The need for policy certainty and a path forward on energy policy is at the core of a debate which despite political division needs to be implemented so as to provide certainty for the business sector.
The National Energy Guarantee remains largely similar to the proposal put forward last week but with improvements through the adaptation of some of the ACCC’s recommendations.
The key policy change is that the emissions target will not be legislated (either through an Act or regulation). Electricity reliability remains the core of the policy, with the states responsible for the reliability portion of the guarantee.
To ensure that electricity prices will decrease, the federal government will be adopting some of the ACCC’s recommendations, through three main measures:
- Providing a safety net to consumers. Consumers will be able to move from a standing offer to a default market offer. This will result in a savings for businesses of $561 - $1457.

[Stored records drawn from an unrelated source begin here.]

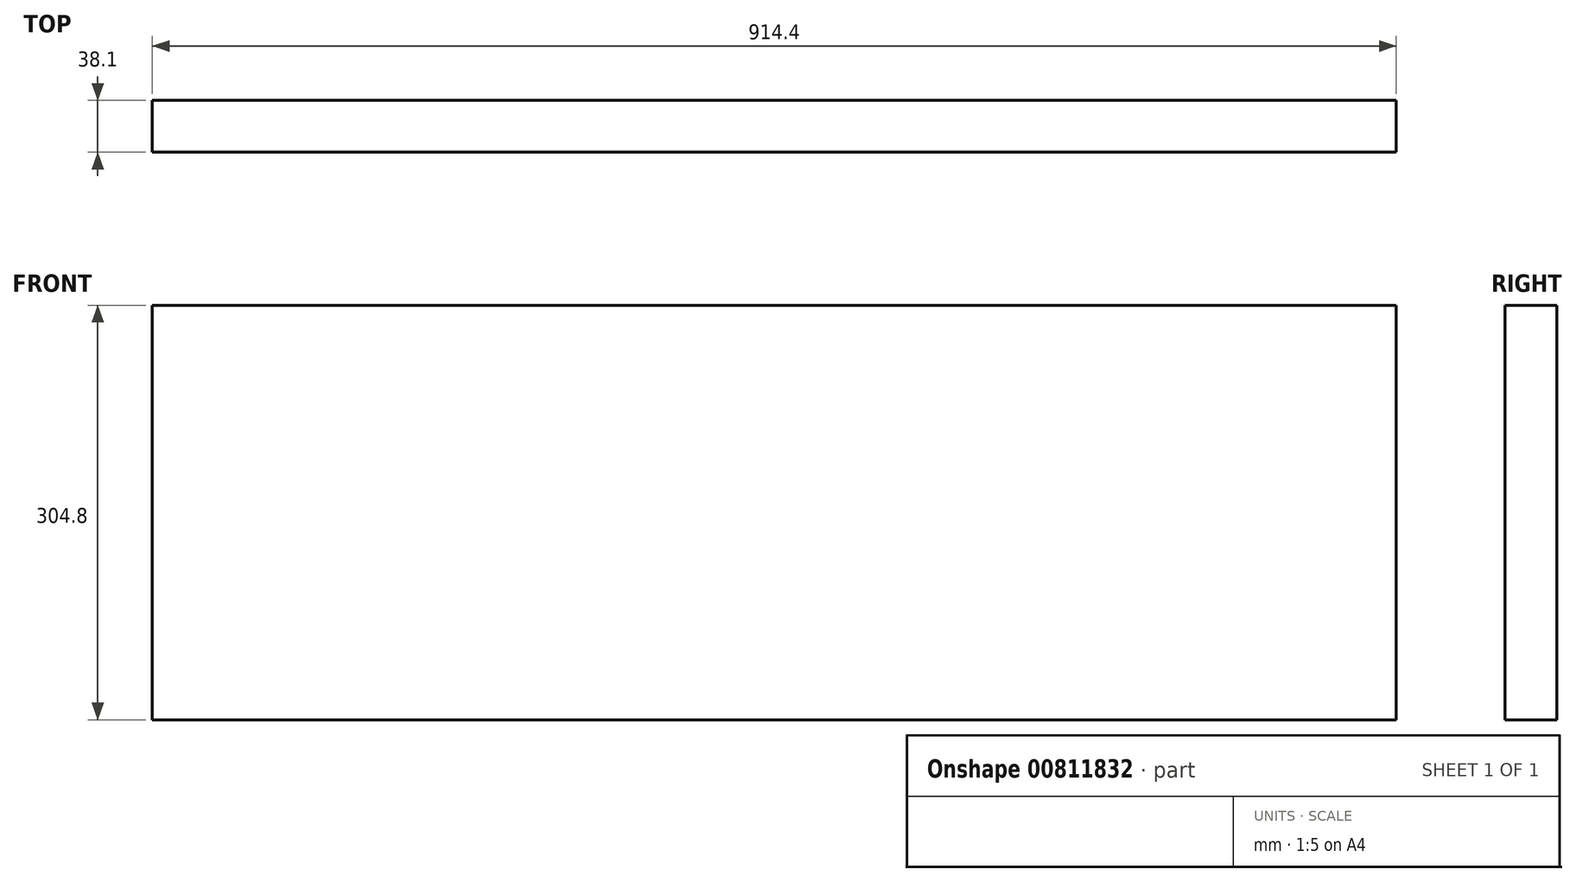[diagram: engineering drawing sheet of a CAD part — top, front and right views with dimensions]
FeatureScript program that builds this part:
annotation { "Feature Type Name" : "Feature", "Feature Type Description" : "" }
export const myFeature = defineFeature(function(context is Context, id is Id, definition is map)
    precondition{}
    {
        {
            var Q0;
            Q0=qCreatedBy(makeId("Front.planeOp"),FACE);
            var sketch = newSketch(context, id + "F0", { "sketchPlane" : qUnion([Q0])});
            skLineSegment(sketch, "E0.bottom", {"start": v(-445.53, 240.58) * mm, "end": v(468.87, 240.58) * mm});
            skLineSegment(sketch, "E0.top", {"start": v(-445.53, -64.22) * mm, "end": v(468.87, -64.22) * mm});
            skLineSegment(sketch, "E0.left", {"start": v(-445.53, 240.58) * mm, "end": v(-445.53, -64.22) * mm});
            skLineSegment(sketch, "E0.right", {"start": v(468.87, 240.58) * mm, "end": v(468.87, -64.22) * mm});
            skSolve(sketch);
        }
        {
            var Q0;
            Q0 = qSketchRegion(id + "F0", true);
            extrude(context, id + "F1", {"entities" : qUnion([Q0]), "endBound" : BoundingType.SYMMETRIC, "depth" : 38.1 * mm, "offsetDistance" : 25.4 * mm});
        }
    });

- Using a ‘big stick’ to keep the large energy companies in line by stopping price gouging and shining a light on hidden practices.
- Backing investment in new electricity generation to encourage competition in the energy sector.
The government will also be providing funding to the ACCC for resources to put in place monitoring of electricity companies.
With politicians playing the ‘all or nothing card’, businesses are at risk of bearing the brunt of another failed energy policy proposal.
Businesses need price relief now, and with a clear articulation of how electricity prices will be reduced for consumers in today’s announcement, the NEG needs to be passed.